Die Gesichtspeeling-Verpackung ist auf der Rückseite vollbedruckt mit Informationen. Der verständliche Abschnitt handelt davon, wie gut es für die Haut ist. Der Unverständliche von den Inhaltsstoffen. Dazu gehören auch verschiedene Mikroplastikstoffe wie etwa Nylon 12, Acrylate Crosspolymer oder der bekannteste, Polyethylen.

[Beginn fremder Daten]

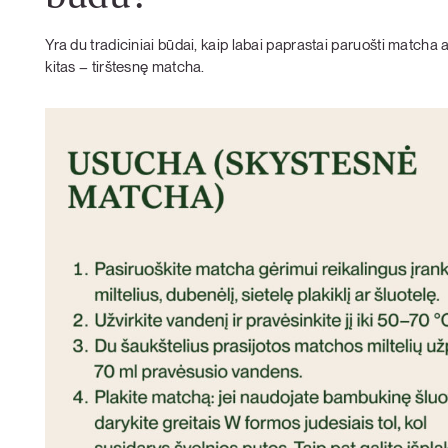
Yra du tradiciniai būdai, kaip labai paprastai paruošti matcha a
kitas – tirštesnę matcha.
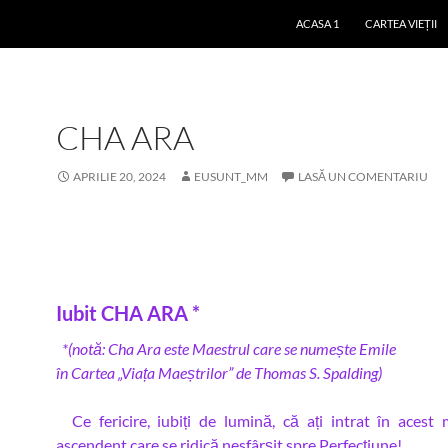
ACASA 1
CARTEA VIEȚII
CHA ARA
APRILIE 20, 2024
EUSUNT_MM
LASĂ UN COMENTARIU
Iubit CHA ARA *
*(notă: Cha Ara este Maestrul care se numește Emile
în Cartea „Viața Maeștrilor” de Thomas S. Spalding)
Ce fericire, iubiți de lumină, că ați intrat în acest
ascendent care se ridică nesfârșit spre Perfecțiune!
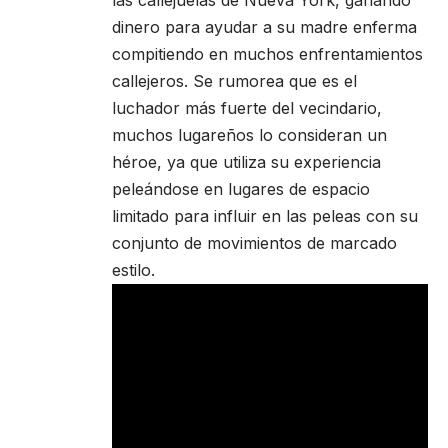
las callejuelas de Nueva York, ganando
dinero para ayudar a su madre enferma
compitiendo en muchos enfrentamientos
callejeros. Se rumorea que es el
luchador más fuerte del vecindario,
muchos lugareños lo consideran un
héroe, ya que utiliza su experiencia
peleándose en lugares de espacio
limitado para influir en las peleas con su
conjunto de movimientos de marcado
estilo.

Mit einer App können wir nun herausfinden, welche Mikroplastikstoffe in unseren Peelings und Duschgels stecken. Der grösste deutschsprachige Online-Produktratgeber Codecheck hat seine Mikroplastikerkennung erweitert. Man scannt den Barcode und das Produkt wird bewertet. Auf dem Handy erscheint ein rot-grüner Kreis. Grüne Stellen signalisieren positive Inhaltsstoffe, rote bedeuten negative Stoffe wie etwa Mikroplastik. Das sind kleinste Kunststoffteilchen, die über das Abwasser in Seen und das Meer fliessen. Laut dem Bund für Umwelt und Naturschutz Deutschland gelangen durch eine Tube Peeling bis zu 2,8 Millionen solcher Teilchen in die Gewässer. Die Stoffe haben eine wasserabweisende Oberfläche und ziehen Schadstoffe an, welche Meereslebewesen wie Fische oder Muscheln aufnehmen.

Hersteller in der Schweiz wollten verzichten

Verschiedene Kosmetikhersteller in der Schweiz, Deutschland und Österreich haben 2014 beschlossen, in ihren Produkten auf Mikroplastik zu verzichten. Das tun sie aber nicht. Das zeigt eine Studie von Codecheck und dem Bund für Umwelt und Naturschutz Deutschland. Zwischen 2014 und 2016 untersuchten sie dafür 103 000 Kosmetikprodukte. Die Studie hat gezeigt, dass jedes dritte Gesichtspeeling und mehr als jedes zehnte Körperpeeling Polyethylen enthält. «Mikroplastik befindet sich auch in Produkten, in denen es bisher kaum vermutet wurde», sagt Franziska Grammes von Codecheck. «Polyquaternium 7 steckt beispielsweise in jedem vierten untersuchten Duschgel und Nylon 12 in jedem zehnten Make-up.» Das seien Stoffe, die nach wissenschaftlichen Definitionen als Mikroplastik einzustufen seien. Deshalb fordert der Bund für Umwelt und Naturschutz Deutschland ein EU-weites Verbot von Mikroplastik in Kosmetik, das neben Polyethylen weitere Kunststoffe beinhaltet.

In den USA und in Kanada ist Mikroplastik zum Teil verboten. In der Schweiz gab es 2014 eine Motion von Nationalrat Balthasar Glättli, der in der Schweiz ebenfalls ein Verbot einführen wollte. Der Bundesrat lehnte die Motion ab. Er bezog sich auf eine Studie der ETH Lausanne. Gemäss dieser Studie macht industriell hergestelltes Mikroplastik, wie beispielsweise die in Pflegeprodukten verwendeten PE-Kügelchen, nur einen verschwindend kleinen Anteil des gesamten Mikroplastiks aus.